> [What the task requires] Every record that follows should be output exactly as it is given.

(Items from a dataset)
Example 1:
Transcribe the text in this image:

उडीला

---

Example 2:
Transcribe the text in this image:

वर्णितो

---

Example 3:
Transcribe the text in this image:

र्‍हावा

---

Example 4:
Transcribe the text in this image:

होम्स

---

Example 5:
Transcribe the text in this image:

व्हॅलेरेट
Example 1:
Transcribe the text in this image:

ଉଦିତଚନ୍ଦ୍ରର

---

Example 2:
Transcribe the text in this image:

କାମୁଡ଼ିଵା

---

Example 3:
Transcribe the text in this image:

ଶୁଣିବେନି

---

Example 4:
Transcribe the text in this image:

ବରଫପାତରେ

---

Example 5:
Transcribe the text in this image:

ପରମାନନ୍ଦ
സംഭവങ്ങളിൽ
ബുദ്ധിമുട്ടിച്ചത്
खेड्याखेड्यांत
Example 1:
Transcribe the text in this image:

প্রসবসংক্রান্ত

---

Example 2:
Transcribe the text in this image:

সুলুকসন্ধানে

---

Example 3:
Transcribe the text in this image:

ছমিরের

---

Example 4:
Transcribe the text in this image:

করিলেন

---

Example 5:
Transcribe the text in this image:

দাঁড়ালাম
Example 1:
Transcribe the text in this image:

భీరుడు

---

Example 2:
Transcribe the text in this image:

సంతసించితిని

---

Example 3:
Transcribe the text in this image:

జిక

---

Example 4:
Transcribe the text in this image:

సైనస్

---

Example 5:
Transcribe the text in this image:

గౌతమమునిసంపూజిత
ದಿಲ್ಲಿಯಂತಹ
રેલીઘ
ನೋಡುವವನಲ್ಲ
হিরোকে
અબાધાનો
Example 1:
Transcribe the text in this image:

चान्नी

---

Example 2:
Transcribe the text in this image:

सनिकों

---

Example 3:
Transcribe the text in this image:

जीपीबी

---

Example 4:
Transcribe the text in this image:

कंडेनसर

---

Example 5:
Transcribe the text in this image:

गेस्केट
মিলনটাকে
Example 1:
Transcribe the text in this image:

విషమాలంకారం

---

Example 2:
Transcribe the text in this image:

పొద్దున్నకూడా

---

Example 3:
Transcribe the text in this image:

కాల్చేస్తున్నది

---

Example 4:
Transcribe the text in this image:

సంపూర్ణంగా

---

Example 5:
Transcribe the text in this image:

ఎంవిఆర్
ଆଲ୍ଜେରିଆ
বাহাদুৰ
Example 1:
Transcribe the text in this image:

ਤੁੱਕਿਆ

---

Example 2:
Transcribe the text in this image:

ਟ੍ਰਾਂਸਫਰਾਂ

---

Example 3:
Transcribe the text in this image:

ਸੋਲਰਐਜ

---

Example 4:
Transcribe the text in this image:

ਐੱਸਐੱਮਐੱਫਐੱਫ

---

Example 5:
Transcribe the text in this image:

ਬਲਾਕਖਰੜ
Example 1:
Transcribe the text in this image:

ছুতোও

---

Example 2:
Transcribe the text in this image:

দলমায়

> [Result]
Example 1:
Transcribe the text in this image:

उडीला

---

Example 2:
Transcribe the text in this image:

वर्णितो

---

Example 3:
Transcribe the text in this image:

र्‍हावा

---

Example 4:
Transcribe the text in this image:

होम्स

---

Example 5:
Transcribe the text in this image:

व्हॅलेरेट
Example 1:
Transcribe the text in this image:

ଉଦିତଚନ୍ଦ୍ରର

---

Example 2:
Transcribe the text in this image:

କାମୁଡ଼ିଵା

---

Example 3:
Transcribe the text in this image:

ଶୁଣିବେନି

---

Example 4:
Transcribe the text in this image:

ବରଫପାତରେ

---

Example 5:
Transcribe the text in this image:

ପରମାନନ୍ଦ
സംഭവങ്ങളിൽ
ബുദ്ധിമുട്ടിച്ചത്
खेड्याखेड्यांत
Example 1:
Transcribe the text in this image:

প্রসবসংক্রান্ত

---

Example 2:
Transcribe the text in this image:

সুলুকসন্ধানে

---

Example 3:
Transcribe the text in this image:

ছমিরের

---

Example 4:
Transcribe the text in this image:

করিলেন

---

Example 5:
Transcribe the text in this image:

দাঁড়ালাম
Example 1:
Transcribe the text in this image:

భీరుడు

---

Example 2:
Transcribe the text in this image:

సంతసించితిని

---

Example 3:
Transcribe the text in this image:

జిక

---

Example 4:
Transcribe the text in this image:

సైనస్

---

Example 5:
Transcribe the text in this image:

గౌతమమునిసంపూజిత
ದಿಲ್ಲಿಯಂತಹ
રેલીઘ
ನೋಡುವವನಲ್ಲ
হিরোকে
અબાધાનો
Example 1:
Transcribe the text in this image:

चान्नी

---

Example 2:
Transcribe the text in this image:

सनिकों

---

Example 3:
Transcribe the text in this image:

जीपीबी

---

Example 4:
Transcribe the text in this image:

कंडेनसर

---

Example 5:
Transcribe the text in this image:

गेस्केट
মিলনটাকে
Example 1:
Transcribe the text in this image:

విషమాలంకారం

---

Example 2:
Transcribe the text in this image:

పొద్దున్నకూడా

---

Example 3:
Transcribe the text in this image:

కాల్చేస్తున్నది

---

Example 4:
Transcribe the text in this image:

సంపూర్ణంగా

---

Example 5:
Transcribe the text in this image:

ఎంవిఆర్
ଆଲ୍ଜେରିଆ
বাহাদুৰ
Example 1:
Transcribe the text in this image:

ਤੁੱਕਿਆ

---

Example 2:
Transcribe the text in this image:

ਟ੍ਰਾਂਸਫਰਾਂ

---

Example 3:
Transcribe the text in this image:

ਸੋਲਰਐਜ

---

Example 4:
Transcribe the text in this image:

ਐੱਸਐੱਮਐੱਫਐੱਫ

---

Example 5:
Transcribe the text in this image:

ਬਲਾਕਖਰੜ
Example 1:
Transcribe the text in this image:

ছুতোও

---

Example 2:
Transcribe the text in this image:

দলমায়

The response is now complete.